The controversy over the treatment of Professor Andrew Hughes-Hallet and Professor Drew Scott by the Scottish Parliament committee scrutinising the Scotland Bill shows little sign of abating.
It's certainly irregular, if not downright discourteous to invite witnesses to submit evidence, ignore it completely, then try to quiz them on a matter which the committee has already decided is to be separate, without giving notice that this is what you intend to do. It's also disappointing that the Committee appeared to want to spend more time scrutinising a policy which it won't be helping to legislate for, at the expense of examining the Bill which it is responsible for.
While the anemic response of Presiding Officer Alex Fergusson to the complaint of Professors Scott and Hughes-Hallett was perhaps sadly to be expected, the decision by Professor Alan Trench, a man who appears to hold no particular brief for the SNP, to also withdraw is one which ought to dismay anyone hoping that the Bill might receive the sort of expert, impartial guidance that it so badly needs. The sniping partisanship of certain MSPs after the event has also done little for the Parliament's public image.
Today's Scotsman leader writer, presumably Bill Jamieson, is grasping frantically at the straw left behind by Professor Lars Feld – namely, that tax freedom does not of itself lead to increased growth. Of course it doesn't – if the Scottish Parliament got full fiscal autonomy and taxed at 100%, the economy would crash – a point so crushingly obvious it really shouldn't need to be stated.

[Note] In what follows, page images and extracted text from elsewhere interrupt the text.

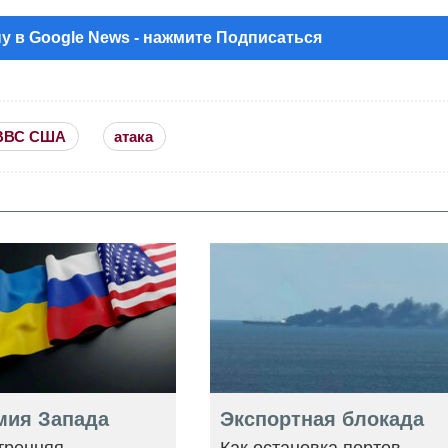
у в Google News - нажмите Подписаться
ВВС США
атака
мия Запада
Экспортная блокада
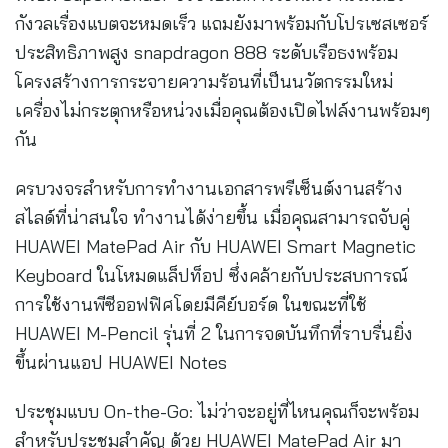
กังวลเรื่องแบตจะหมดเร็ว แถมยังมาพร้อมกับโปรเซสเซอร์
ประสิทธิภาพสูง snapdragon 888 ระดับเรือธงพร้อม
โครงสร้างการกระจายความร้อนที่เป็นนวัตกรรมใหม่
เครื่องไม่กระตุกหรือหน่วงเมื่อคุณต้องเปิดไฟล์งานพร้อมๆ
กัน
ครบวงจรสำหรับการทำงานเอกสารพรีเซ็นต์งานสร้าง
สไลด์ที่น่าสนใจ ทำงานได้ง่ายขึ้น เมื่อคุณสามารถจับคู่
HUAWEI MatePad Air กับ HUAWEI Smart Magnetic
Keyboard ในโหมดแล็ปท็อป ซึ่งคล้ายกับประสบการณ์
การใช้งานพีซีออฟฟิศโดยมีคีย์บอร์ด ในขณะที่ใช้
HUAWEI M-Pencil รุ่นที่ 2 ในการจดบันทึกที่ราบรื่นยิ่ง
ขึ้นผ่านแอป HUAWEI Notes
ประชุมแบบ On-the-Go: ไม่ว่าจะอยู่ที่ไหนคุณก็จะพร้อม
สำหรับประชุมสำคัญ ด้วย HUAWEI MatePad Air มา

It's a truism to state that it is government spending and increased freedom on how to spend resources, rather than tax freedom per se which drives growth. Yet it is true only up to a point. GDP is the sum of government spending plus investment plus consumption plus exports minus imports. Although the tax system isn't a factor in that equation, it's simply daft to claim that this is the end of the matter.
As the Professor points out, economic growth is driven by a number of factors away from tax and tax collection mechanisms. The quality of human capital is one, the ability to exploit physical resources another, as is the ability to take advantage of technological advancements, to be able to transport goods and services effectively, the existence of law and order and a legal framework which protects individual and property rights, together with the ability to access market information and to share ideas freely.
For all but the most ideologically pure libertarian, however, Government remains an important factor. One way government might made be more efficient by fiscal autonomy is to spend money more effectively. For if government is encouraged to be more efficient, it can get more bang for buck in its spending, which could be expected to increase economic activity. This can lead to a further positive economic effect by freeing up more resources to spend, or it can give all or some back as a tax cut, which will either be spent on consumption, or saved and used for investment. All of which helps to make GDP higher than it might otherwise be, resulting in benefits for government, private individuals and businesses.
Our present system doesn't reward the Scottish government with higher tax revenues if growth is enhanced. Barnett creates a disconnect, sending back to Scotland an ever decreasing percentage of public spending in England. Cut spending on, say, universities, and Scotland experiences an equivalent cut in funding, whether it wishes to follow the policy or not. Sad to say, Calman would do exactly the same.
The trouble with Calman and the resulting Scotland Bill is that it set out with a destination in mind and then tried to bend the evidence to fit. It's dispiriting to see the same vice being exhibited in committee by those for whom constitutional change is simply a means of trying outflank the SNP, rather than seeing it as something which could be beneficial on its own terms. It's particularly distressing for those of us who want to see a mature, self-governing Scotland that some of our supposedly better MSPs appear to consider it fair game to engage in guilt by association attacks against those whom they deem to be politically unsound.